The Maori Party has taken advantage of Waitangi Day weekend to tout for votes, taking out an advertisement to call on non-Maori voters to vote for the Maori Party.

The advertisement in the Weekend Herald features an 'open letter' from Maori Party President Tukoroirangi Morgan aimed at non-Maori voters and points out non-Maori on the General role can vote for the Maori Party with their party vote.

"We'd like to take this opportunity to put our case for the votes of ALL New Zealanders who are concerned about the road our country is heading down."

It lists policies, including halting the sale of freehold land to foreigners and instead putting in place a new leasehold system.
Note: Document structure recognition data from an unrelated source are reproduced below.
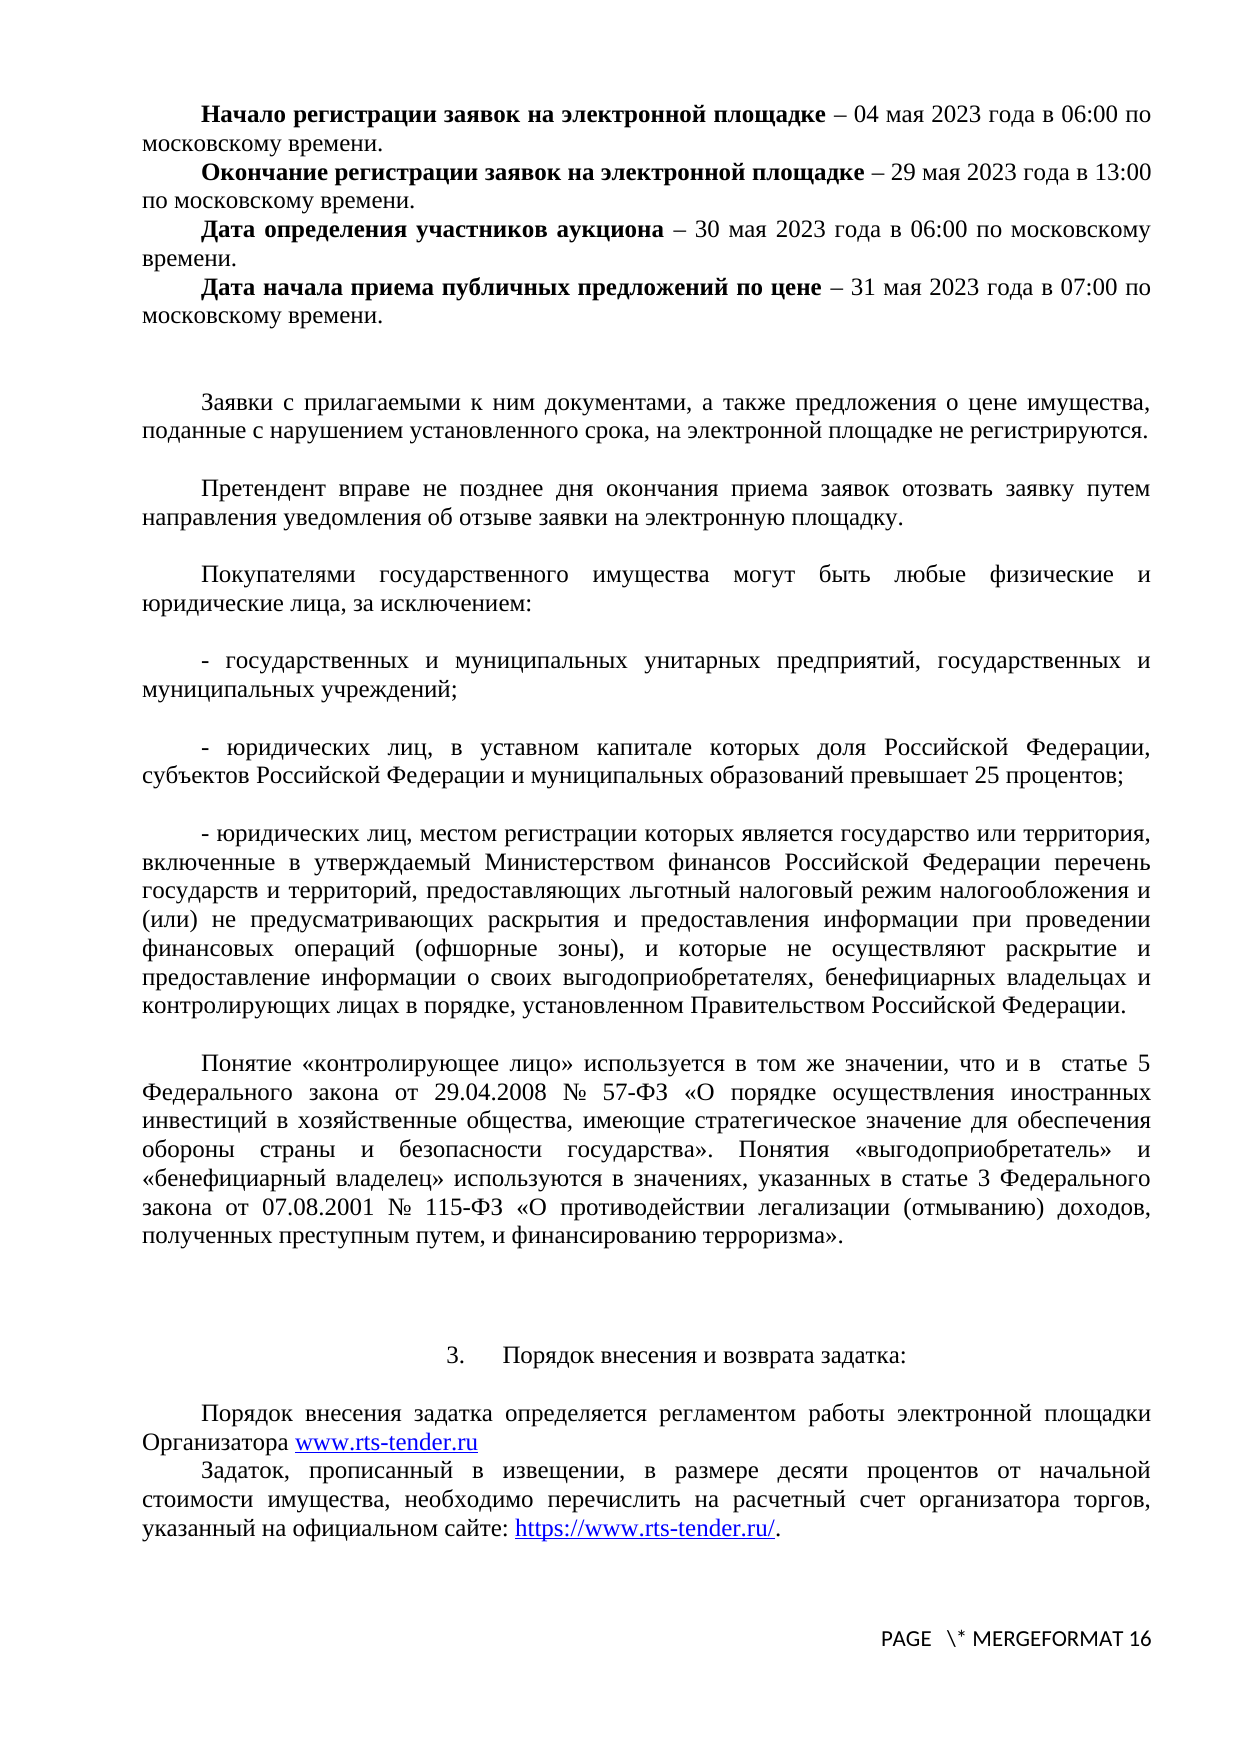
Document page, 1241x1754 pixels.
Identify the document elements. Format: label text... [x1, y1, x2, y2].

text - государственных и муниципальных унитарных предприятий, государственных и муниципальных учреждений; [142, 646, 1152, 703]
text - юридических лиц, местом регистрации которых является государство или территория, включенные в утверждаемый Министерством финансов Российской Федерации перечень государств и территорий, предоставляющих льготный налоговый режим налогообложения и (или) не предусматривающих раскрытия и предоставления информации при проведении финансовых операций (офшорные зоны), и которые не осуществляют раскрытие и предоставление информации о своих выгодоприобретателях, бенефициарных владельцах и контролирующих лицах в порядке, установленном Правительством Российской Федерации. [142, 818, 1152, 1019]
text 3. Порядок внесения и возврата задатка: [142, 1340, 1152, 1369]
text Порядок внесения задатка определяется регламентом работы электронной площадки Организатора www.rts-tender.ru [142, 1398, 1152, 1455]
text Дата начала приема публичных предложений по цене – 31 мая 2023 года в 07:00 по московскому времени. [142, 272, 1152, 329]
text Заявки с прилагаемыми к ним документами, а также предложения о цене имущества, поданные с нарушением установленного срока, на электронной площадке не регистрируются. [142, 387, 1152, 444]
text Задаток, прописанный в извещении, в размере десяти процентов от начальной стоимости имущества, необходимо перечислить на расчетный счет организатора торгов, указанный на официальном сайте: https://www.rts-tender.ru/. [142, 1455, 1152, 1542]
text Окончание регистрации заявок на электронной площадке – 29 мая 2023 года в 13:00 по московскому времени. [142, 157, 1152, 214]
text - юридических лиц, в уставном капитале которых доля Российской Федерации, субъектов Российской Федерации и муниципальных образований превышает 25 процентов; [142, 732, 1152, 789]
text Покупателями государственного имущества могут быть любые физические и юридические лица, за исключением: [142, 559, 1152, 617]
text Претендент вправе не позднее дня окончания приема заявок отозвать заявку путем направления уведомления об отзыве заявки на электронную площадку. [142, 473, 1152, 531]
text Дата определения участников аукциона – 30 мая 2023 года в 06:00 по московскому времени. [142, 214, 1152, 272]
text Начало регистрации заявок на электронной площадке – 04 мая 2023 года в 06:00 по московскому времени. [142, 99, 1152, 157]
text Понятие «контролирующее лицо» используется в том же значении, что и в статье 5 Федерального закона от 29.04.2008 № 57-ФЗ «О порядке осуществления иностранных инвестиций в хозяйственные общества, имеющие стратегическое значение для обеспечения обороны страны и безопасности государства». Понятия «выгодоприобретатель» и «бенефициарный владелец» используются в значениях, указанных в статье 3 Федерального закона от 07.08.2001 № 115-ФЗ «О противодействии легализации (отмыванию) доходов, полученных преступным путем, и финансированию терроризма». [142, 1048, 1152, 1249]
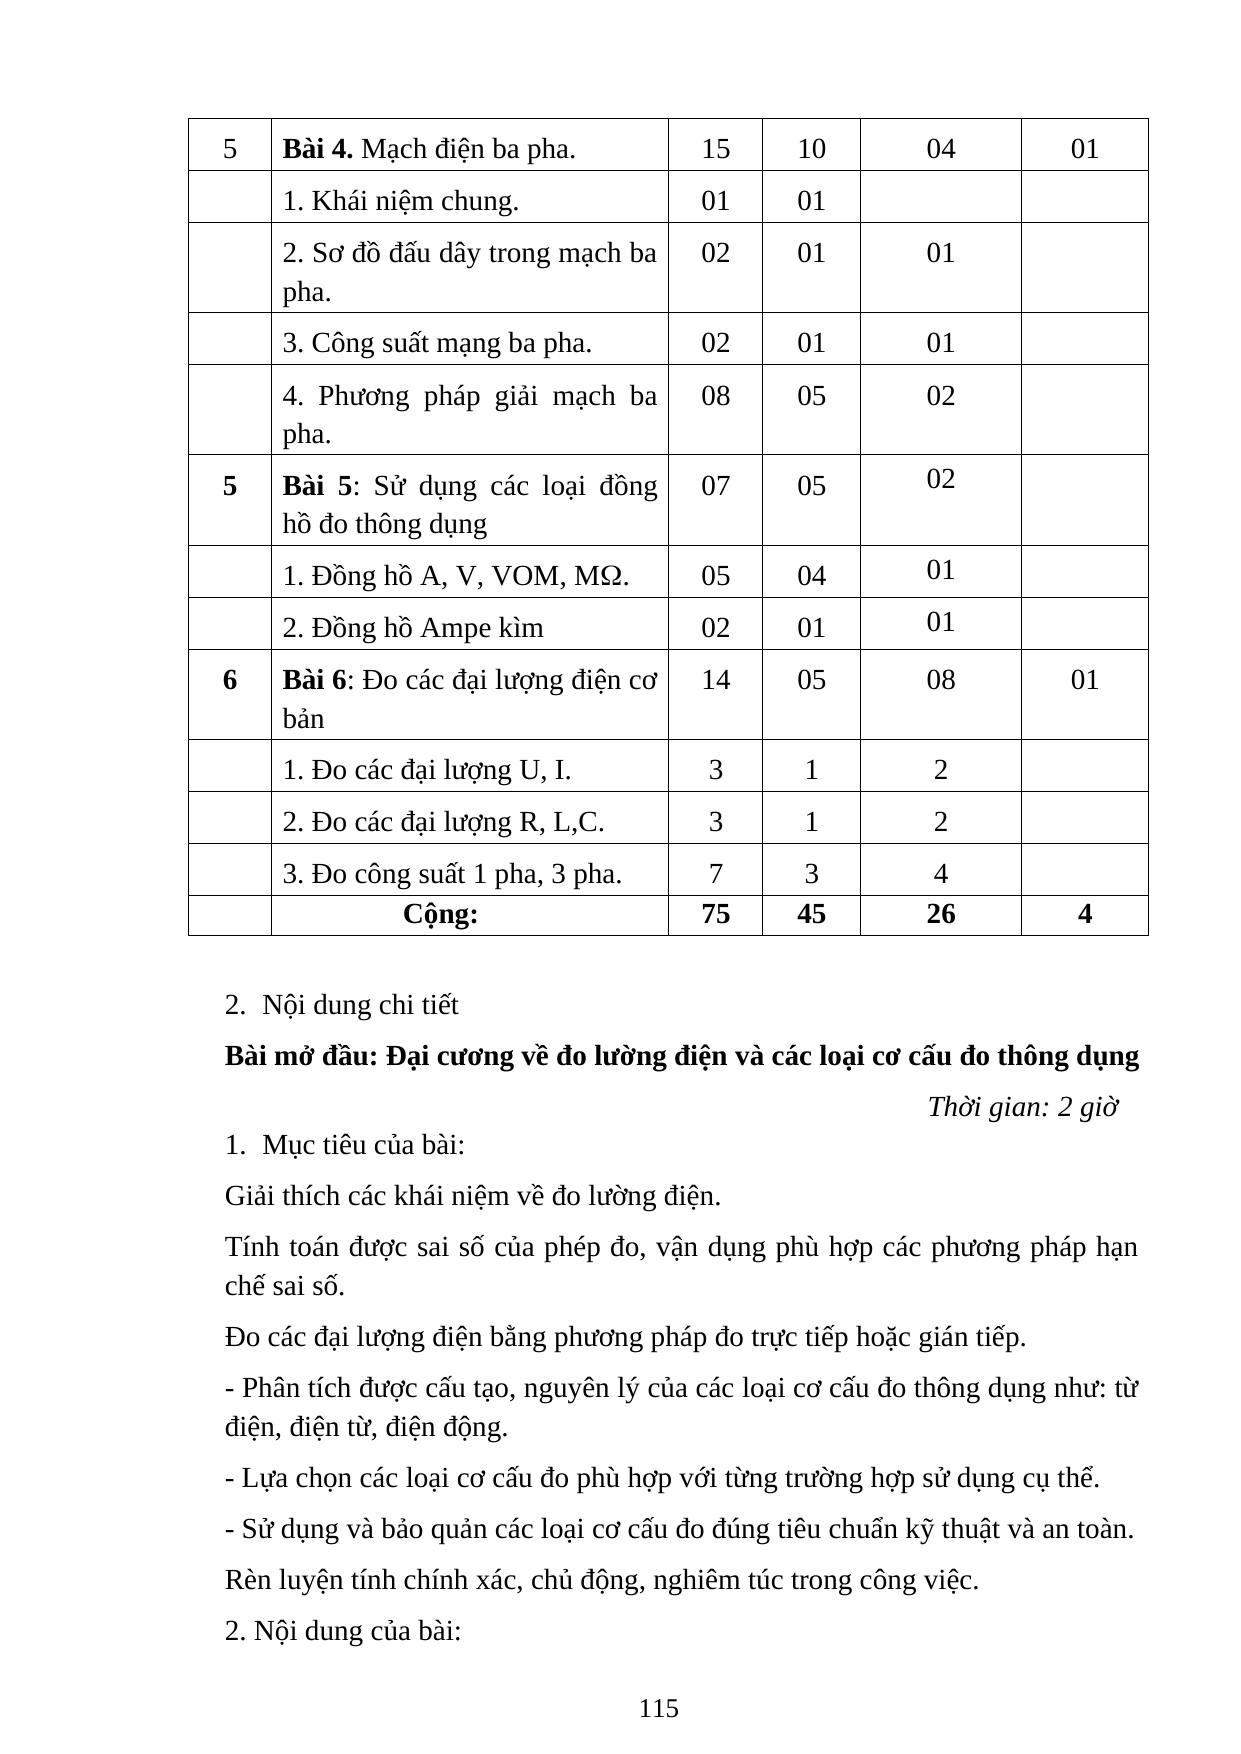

The Maori Party traditionally focuses its energies on the Maori seats which it relies on to stay in Parliament, but has long debated whether to stand in more general seats to try to lift its party vote as extra insurance.

In the past, its leaders have said there is support among Pacific and other communities, but some voters were confused about whether they could vote for the Maori Party if on the general role.

This weekend, Morgan is expected to outline a deal with the Mana Party not to stand against each in the Maori seats to reduce the risk of vote splitting.

If the Maori Party does win more seats, Maori Party co-leader Marama Fox, a List MP, could be out unless the party vote lifts significantly or she manages a shock upset in Ikaroa-Rawhiti and unseats Labour.

It caps off a week in which the Maori Party lost one of its highest profile potential candidates, broadcaster and former MP Willie Jackson, to Labour. Jackson was poached by Little and is expecting a good place on Labour's list - potentially a safer route to Parliament than an electorate battle with the Maori Party.

The advertisement says the Maori Party can work with whichever party is in Government and also urged Maori voters to ensure a separate Maori party was in Parliament.

​However, Labour Party leader Andrew Little this week attacked the Maori Party, saying it was "in a state of virtual collapse" and all but dismissing any chance he would ask the Maori Party to be part of a future Labour government. He said that was because they had been part of the National Government.

Morgan said Little's "trash talk" and approach to Jackson showed Little was desperate.


"The issue that he should be more concerned about is whether or not he will continue to have the loyalty of his Maori caucus, because I would have thought this was a direct slap in the face to those people who have been loyal to Labour and been there in the trenches."

He said the Maori Party did have high calibre candidates in the wing and was confident it would win the Maori seats.